## What you should do
Copy the lines of every item below word for word, keeping their order.

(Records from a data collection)
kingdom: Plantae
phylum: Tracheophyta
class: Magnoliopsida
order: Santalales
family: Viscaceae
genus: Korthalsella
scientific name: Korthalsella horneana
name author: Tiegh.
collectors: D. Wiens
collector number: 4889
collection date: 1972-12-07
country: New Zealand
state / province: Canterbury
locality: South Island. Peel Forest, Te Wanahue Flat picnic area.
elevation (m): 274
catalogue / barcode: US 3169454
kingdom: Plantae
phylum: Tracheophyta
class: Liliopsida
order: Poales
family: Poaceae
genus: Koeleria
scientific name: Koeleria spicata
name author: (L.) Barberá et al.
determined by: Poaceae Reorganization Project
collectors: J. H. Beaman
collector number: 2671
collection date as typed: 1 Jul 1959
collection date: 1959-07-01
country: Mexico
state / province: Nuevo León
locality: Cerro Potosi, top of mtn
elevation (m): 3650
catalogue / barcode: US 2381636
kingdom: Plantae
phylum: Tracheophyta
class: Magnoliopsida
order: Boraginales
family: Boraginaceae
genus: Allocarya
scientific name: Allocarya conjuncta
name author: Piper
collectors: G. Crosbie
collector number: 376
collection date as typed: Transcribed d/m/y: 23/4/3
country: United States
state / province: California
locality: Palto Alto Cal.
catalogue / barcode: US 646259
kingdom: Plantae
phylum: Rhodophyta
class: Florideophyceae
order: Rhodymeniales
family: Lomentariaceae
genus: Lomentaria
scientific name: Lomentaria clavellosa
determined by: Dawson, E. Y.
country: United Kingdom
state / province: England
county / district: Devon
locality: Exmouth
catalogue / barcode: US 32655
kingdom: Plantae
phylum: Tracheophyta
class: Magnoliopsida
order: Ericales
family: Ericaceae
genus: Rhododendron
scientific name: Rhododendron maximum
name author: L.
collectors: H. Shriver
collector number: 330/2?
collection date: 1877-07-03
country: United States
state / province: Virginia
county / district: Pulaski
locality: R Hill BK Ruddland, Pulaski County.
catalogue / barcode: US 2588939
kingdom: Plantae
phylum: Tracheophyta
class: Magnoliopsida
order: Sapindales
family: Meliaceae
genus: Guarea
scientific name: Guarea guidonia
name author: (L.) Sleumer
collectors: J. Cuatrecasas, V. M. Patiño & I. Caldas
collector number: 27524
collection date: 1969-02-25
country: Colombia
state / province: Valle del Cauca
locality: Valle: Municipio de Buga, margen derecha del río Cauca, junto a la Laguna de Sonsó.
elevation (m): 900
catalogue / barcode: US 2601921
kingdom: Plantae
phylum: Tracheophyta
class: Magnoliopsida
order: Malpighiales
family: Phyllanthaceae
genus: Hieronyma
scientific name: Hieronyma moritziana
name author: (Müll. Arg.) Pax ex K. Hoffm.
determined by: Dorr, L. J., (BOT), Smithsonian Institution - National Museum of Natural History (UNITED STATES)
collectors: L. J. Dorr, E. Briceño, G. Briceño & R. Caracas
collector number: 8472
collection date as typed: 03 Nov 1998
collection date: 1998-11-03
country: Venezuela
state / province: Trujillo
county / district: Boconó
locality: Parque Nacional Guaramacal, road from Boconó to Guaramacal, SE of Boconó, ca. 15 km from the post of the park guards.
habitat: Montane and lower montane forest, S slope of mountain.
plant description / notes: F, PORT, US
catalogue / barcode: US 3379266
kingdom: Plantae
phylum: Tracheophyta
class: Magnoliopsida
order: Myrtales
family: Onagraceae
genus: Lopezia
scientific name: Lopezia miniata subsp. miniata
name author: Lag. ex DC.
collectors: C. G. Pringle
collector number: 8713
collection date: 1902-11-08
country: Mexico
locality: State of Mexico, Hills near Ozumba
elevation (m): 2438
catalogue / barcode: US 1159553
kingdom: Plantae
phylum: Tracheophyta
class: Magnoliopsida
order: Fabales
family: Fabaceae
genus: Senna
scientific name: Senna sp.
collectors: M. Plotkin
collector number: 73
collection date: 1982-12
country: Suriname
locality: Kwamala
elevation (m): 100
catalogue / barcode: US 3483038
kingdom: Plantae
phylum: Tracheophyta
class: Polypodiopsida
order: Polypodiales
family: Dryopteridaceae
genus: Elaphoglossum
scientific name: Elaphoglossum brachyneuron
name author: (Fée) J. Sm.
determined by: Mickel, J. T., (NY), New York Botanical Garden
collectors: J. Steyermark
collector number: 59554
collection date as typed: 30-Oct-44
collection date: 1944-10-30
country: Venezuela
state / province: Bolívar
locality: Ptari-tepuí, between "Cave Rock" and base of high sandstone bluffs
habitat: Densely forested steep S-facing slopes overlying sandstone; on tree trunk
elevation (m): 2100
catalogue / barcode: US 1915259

## Output
kingdom: Plantae
phylum: Tracheophyta
class: Magnoliopsida
order: Santalales
family: Viscaceae
genus: Korthalsella
scientific name: Korthalsella horneana
name author: Tiegh.
collectors: D. Wiens
collector number: 4889
collection date: 1972-12-07
country: New Zealand
state / province: Canterbury
locality: South Island. Peel Forest, Te Wanahue Flat picnic area.
elevation (m): 274
catalogue / barcode: US 3169454
kingdom: Plantae
phylum: Tracheophyta
class: Liliopsida
order: Poales
family: Poaceae
genus: Koeleria
scientific name: Koeleria spicata
name author: (L.) Barberá et al.
determined by: Poaceae Reorganization Project
collectors: J. H. Beaman
collector number: 2671
collection date as typed: 1 Jul 1959
collection date: 1959-07-01
country: Mexico
state / province: Nuevo León
locality: Cerro Potosi, top of mtn
elevation (m): 3650
catalogue / barcode: US 2381636
kingdom: Plantae
phylum: Tracheophyta
class: Magnoliopsida
order: Boraginales
family: Boraginaceae
genus: Allocarya
scientific name: Allocarya conjuncta
name author: Piper
collectors: G. Crosbie
collector number: 376
collection date as typed: Transcribed d/m/y: 23/4/3
country: United States
state / province: California
locality: Palto Alto Cal.
catalogue / barcode: US 646259
kingdom: Plantae
phylum: Rhodophyta
class: Florideophyceae
order: Rhodymeniales
family: Lomentariaceae
genus: Lomentaria
scientific name: Lomentaria clavellosa
determined by: Dawson, E. Y.
country: United Kingdom
state / province: England
county / district: Devon
locality: Exmouth
catalogue / barcode: US 32655
kingdom: Plantae
phylum: Tracheophyta
class: Magnoliopsida
order: Ericales
family: Ericaceae
genus: Rhododendron
scientific name: Rhododendron maximum
name author: L.
collectors: H. Shriver
collector number: 330/2?
collection date: 1877-07-03
country: United States
state / province: Virginia
county / district: Pulaski
locality: R Hill BK Ruddland, Pulaski County.
catalogue / barcode: US 2588939
kingdom: Plantae
phylum: Tracheophyta
class: Magnoliopsida
order: Sapindales
family: Meliaceae
genus: Guarea
scientific name: Guarea guidonia
name author: (L.) Sleumer
collectors: J. Cuatrecasas, V. M. Patiño & I. Caldas
collector number: 27524
collection date: 1969-02-25
country: Colombia
state / province: Valle del Cauca
locality: Valle: Municipio de Buga, margen derecha del río Cauca, junto a la Laguna de Sonsó.
elevation (m): 900
catalogue / barcode: US 2601921
kingdom: Plantae
phylum: Tracheophyta
class: Magnoliopsida
order: Malpighiales
family: Phyllanthaceae
genus: Hieronyma
scientific name: Hieronyma moritziana
name author: (Müll. Arg.) Pax ex K. Hoffm.
determined by: Dorr, L. J., (BOT), Smithsonian Institution - National Museum of Natural History (UNITED STATES)
collectors: L. J. Dorr, E. Briceño, G. Briceño & R. Caracas
collector number: 8472
collection date as typed: 03 Nov 1998
collection date: 1998-11-03
country: Venezuela
state / province: Trujillo
county / district: Boconó
locality: Parque Nacional Guaramacal, road from Boconó to Guaramacal, SE of Boconó, ca. 15 km from the post of the park guards.
habitat: Montane and lower montane forest, S slope of mountain.
plant description / notes: F, PORT, US
catalogue / barcode: US 3379266
kingdom: Plantae
phylum: Tracheophyta
class: Magnoliopsida
order: Myrtales
family: Onagraceae
genus: Lopezia
scientific name: Lopezia miniata subsp. miniata
name author: Lag. ex DC.
collectors: C. G. Pringle
collector number: 8713
collection date: 1902-11-08
country: Mexico
locality: State of Mexico, Hills near Ozumba
elevation (m): 2438
catalogue / barcode: US 1159553
kingdom: Plantae
phylum: Tracheophyta
class: Magnoliopsida
order: Fabales
family: Fabaceae
genus: Senna
scientific name: Senna sp.
collectors: M. Plotkin
collector number: 73
collection date: 1982-12
country: Suriname
locality: Kwamala
elevation (m): 100
catalogue / barcode: US 3483038
kingdom: Plantae
phylum: Tracheophyta
class: Polypodiopsida
order: Polypodiales
family: Dryopteridaceae
genus: Elaphoglossum
scientific name: Elaphoglossum brachyneuron
name author: (Fée) J. Sm.
determined by: Mickel, J. T., (NY), New York Botanical Garden
collectors: J. Steyermark
collector number: 59554
collection date as typed: 30-Oct-44
collection date: 1944-10-30
country: Venezuela
state / province: Bolívar
locality: Ptari-tepuí, between "Cave Rock" and base of high sandstone bluffs
habitat: Densely forested steep S-facing slopes overlying sandstone; on tree trunk
elevation (m): 2100
catalogue / barcode: US 1915259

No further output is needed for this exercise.